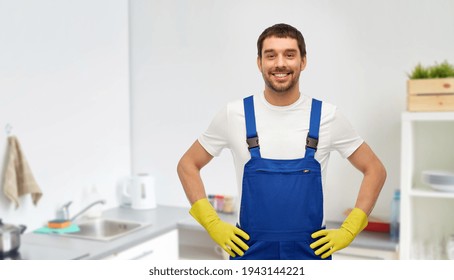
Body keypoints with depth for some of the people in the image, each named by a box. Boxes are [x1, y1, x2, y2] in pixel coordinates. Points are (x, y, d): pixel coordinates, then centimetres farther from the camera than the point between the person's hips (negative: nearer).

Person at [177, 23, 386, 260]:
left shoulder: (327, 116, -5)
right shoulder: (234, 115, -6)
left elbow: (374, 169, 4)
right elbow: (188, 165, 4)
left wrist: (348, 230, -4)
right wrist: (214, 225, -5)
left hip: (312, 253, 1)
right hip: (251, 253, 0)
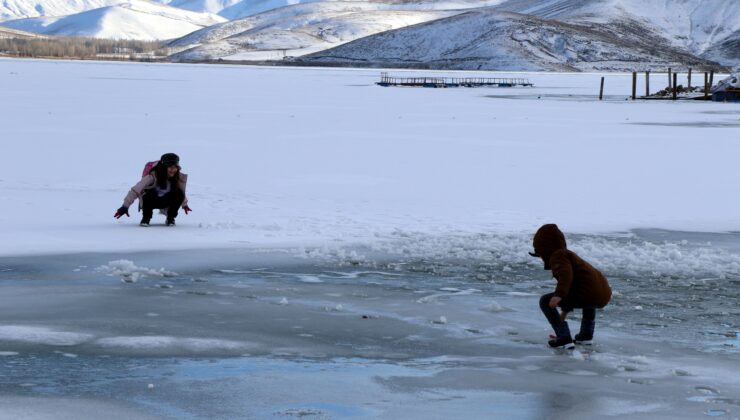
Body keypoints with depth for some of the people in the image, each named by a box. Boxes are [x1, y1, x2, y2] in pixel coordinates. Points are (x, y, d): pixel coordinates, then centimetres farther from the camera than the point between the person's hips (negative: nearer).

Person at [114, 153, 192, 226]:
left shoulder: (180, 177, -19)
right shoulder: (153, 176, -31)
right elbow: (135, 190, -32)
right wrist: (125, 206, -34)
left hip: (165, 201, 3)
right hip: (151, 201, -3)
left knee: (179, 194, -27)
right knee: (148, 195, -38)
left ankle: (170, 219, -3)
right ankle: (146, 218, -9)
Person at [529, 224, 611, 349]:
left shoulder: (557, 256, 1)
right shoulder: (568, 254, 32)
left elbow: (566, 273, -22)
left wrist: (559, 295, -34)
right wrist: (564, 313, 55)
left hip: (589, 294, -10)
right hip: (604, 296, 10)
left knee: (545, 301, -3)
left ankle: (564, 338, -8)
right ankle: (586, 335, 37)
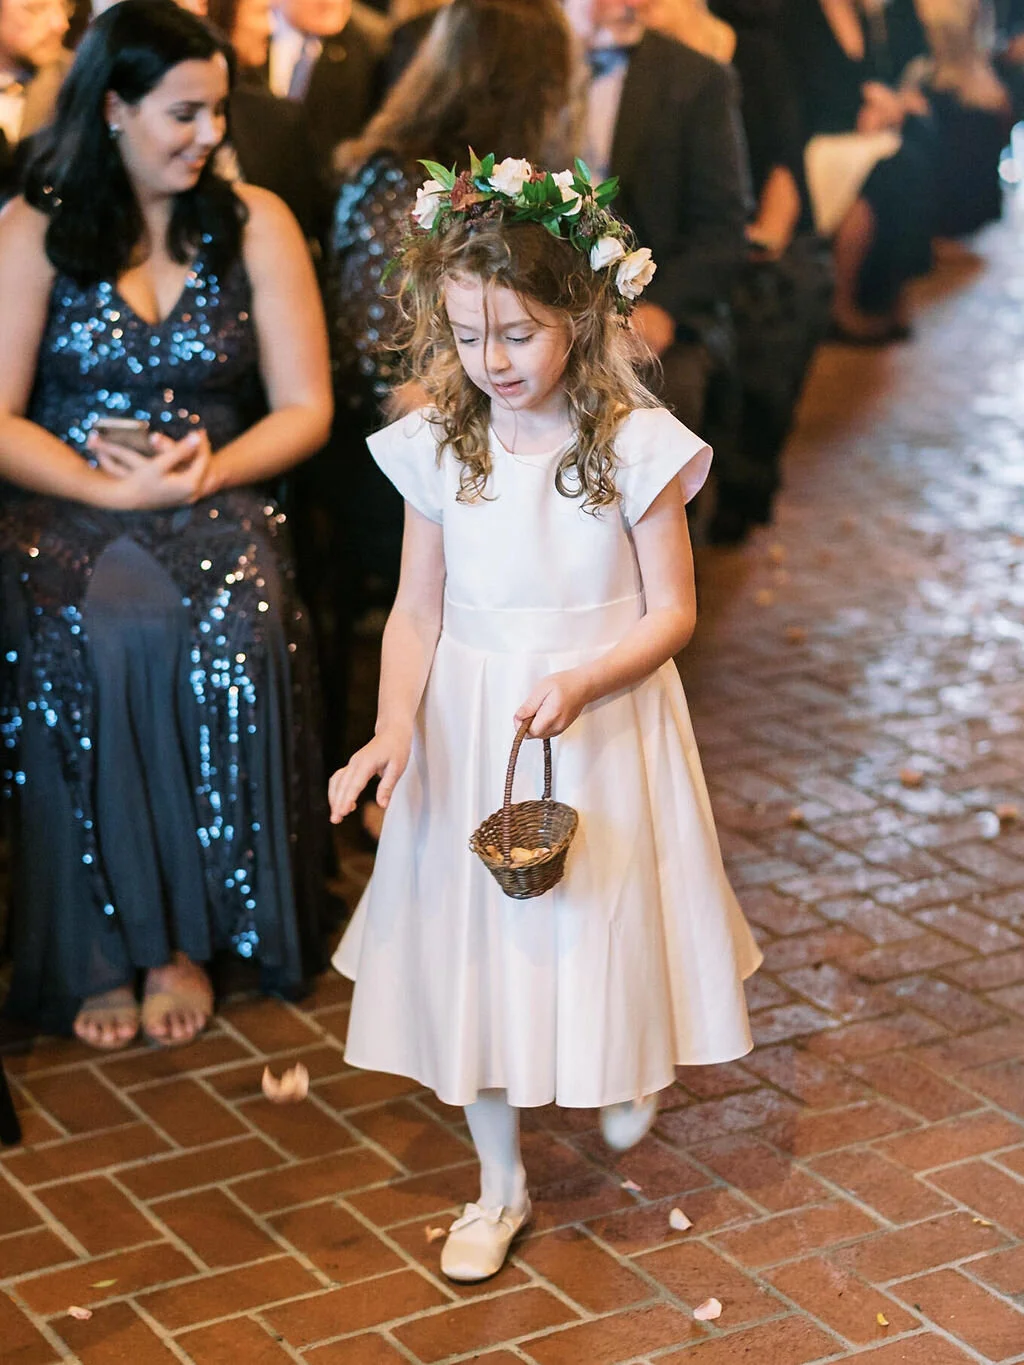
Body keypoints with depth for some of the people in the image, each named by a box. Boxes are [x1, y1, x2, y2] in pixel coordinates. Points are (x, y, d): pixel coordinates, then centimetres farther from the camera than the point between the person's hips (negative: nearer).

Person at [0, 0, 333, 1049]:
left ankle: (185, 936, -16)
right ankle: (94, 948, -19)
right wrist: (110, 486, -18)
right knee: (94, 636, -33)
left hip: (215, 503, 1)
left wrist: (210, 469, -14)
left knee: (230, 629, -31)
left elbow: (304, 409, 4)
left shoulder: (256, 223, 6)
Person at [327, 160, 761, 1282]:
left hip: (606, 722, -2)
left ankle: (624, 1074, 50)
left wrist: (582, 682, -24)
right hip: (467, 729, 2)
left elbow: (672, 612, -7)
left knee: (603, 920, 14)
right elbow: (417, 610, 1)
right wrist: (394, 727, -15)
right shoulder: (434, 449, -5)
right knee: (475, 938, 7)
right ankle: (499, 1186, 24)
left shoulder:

::::::

# [DIRECTIONS FOR THIS TASK]
How many lines in the data above contain the string "knee"? Reply with the number only.

# [RESPONSE BOX]
7